Object change listings:

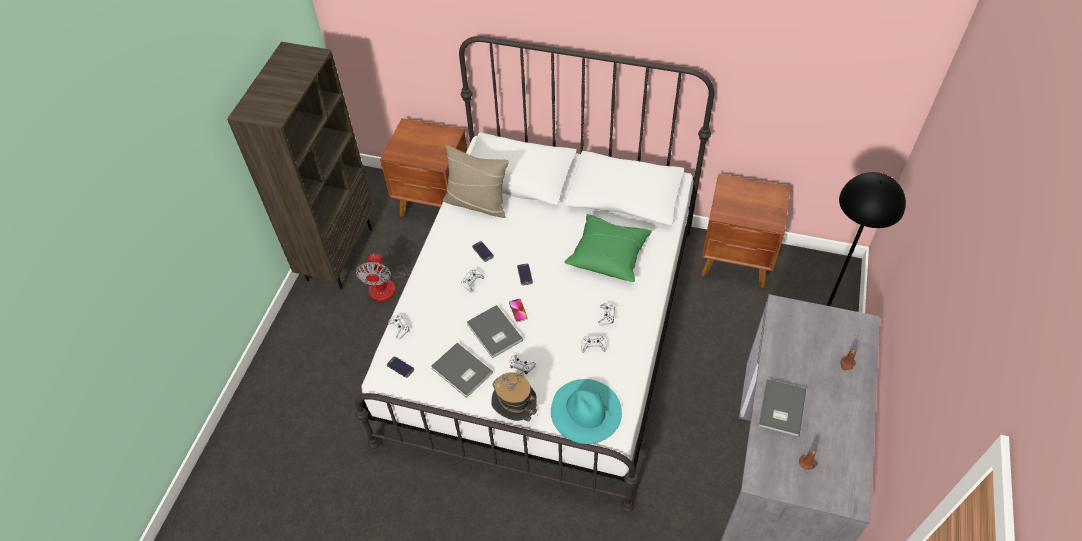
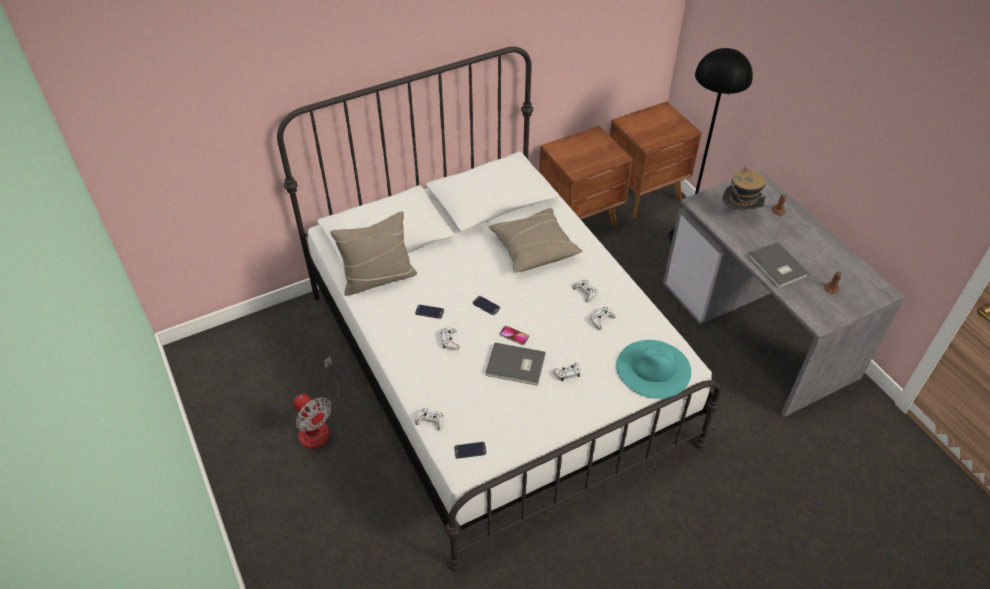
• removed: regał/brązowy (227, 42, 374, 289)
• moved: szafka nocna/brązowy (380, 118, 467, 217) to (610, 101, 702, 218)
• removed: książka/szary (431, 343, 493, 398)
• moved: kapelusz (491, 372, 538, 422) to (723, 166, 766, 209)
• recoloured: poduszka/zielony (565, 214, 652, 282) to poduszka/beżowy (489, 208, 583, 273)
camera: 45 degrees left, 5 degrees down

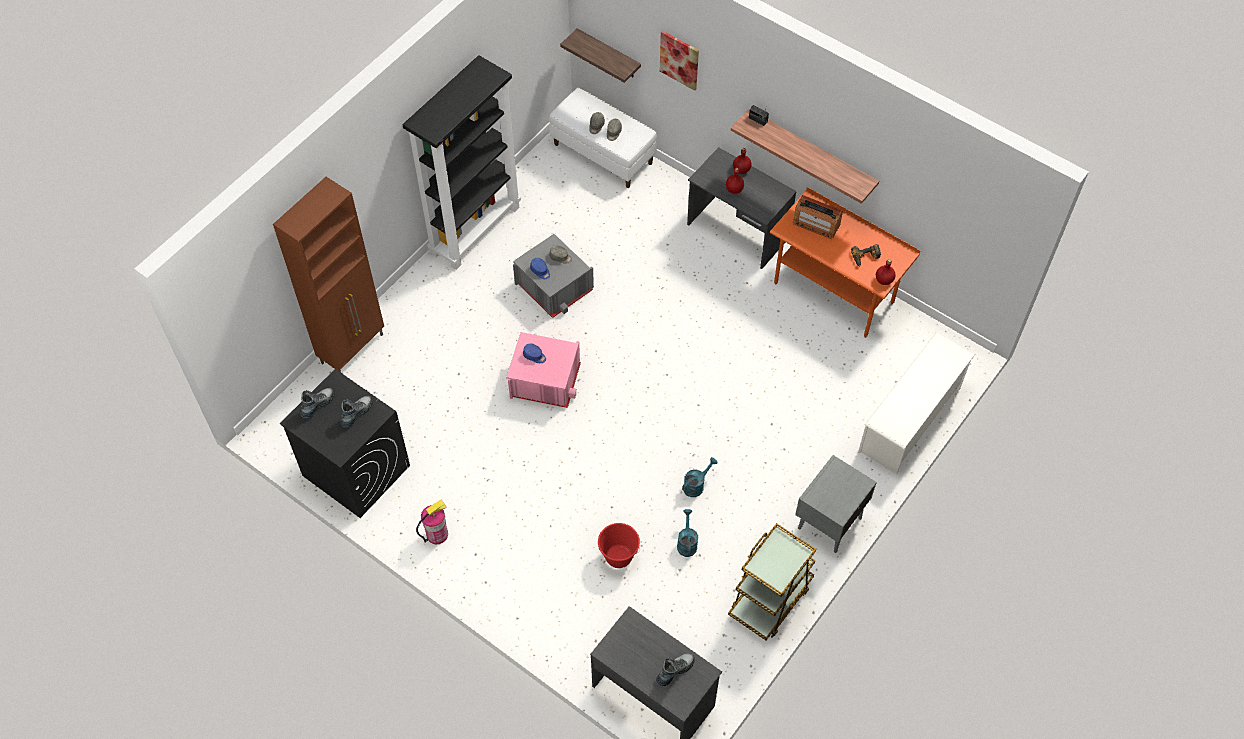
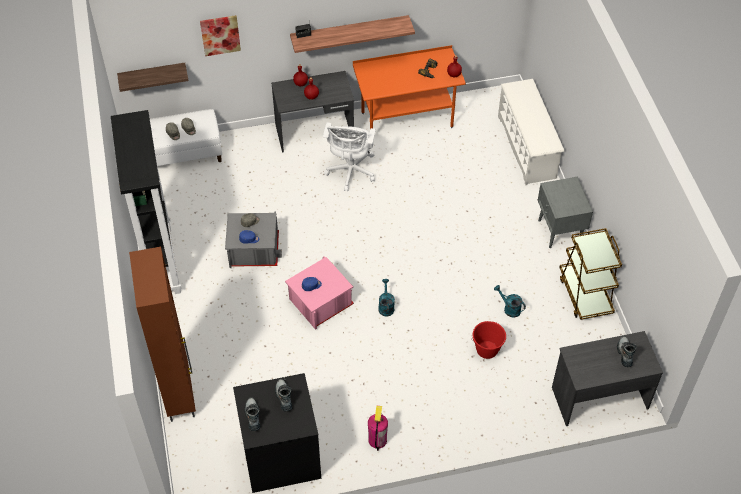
• moved: konewka/turkusowy (682, 457, 718, 497) to (378, 279, 395, 317)
• removed: radio (793, 195, 843, 239)
• added: krzesło biurowe/biały (323, 123, 376, 191)
camera: 50 degrees left, 5 degrees down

* DESCRIPTION OF THE TASK
The response must consist of the entries above exactly as they stand, minus any pictures.

* TASK RESPONSE
• removed: regał/brązowy (227, 42, 374, 289)
• moved: szafka nocna/brązowy (380, 118, 467, 217) to (610, 101, 702, 218)
• removed: książka/szary (431, 343, 493, 398)
• moved: kapelusz (491, 372, 538, 422) to (723, 166, 766, 209)
• recoloured: poduszka/zielony (565, 214, 652, 282) to poduszka/beżowy (489, 208, 583, 273)
camera: 45 degrees left, 5 degrees down

• moved: konewka/turkusowy (682, 457, 718, 497) to (378, 279, 395, 317)
• removed: radio (793, 195, 843, 239)
• added: krzesło biurowe/biały (323, 123, 376, 191)
camera: 50 degrees left, 5 degrees down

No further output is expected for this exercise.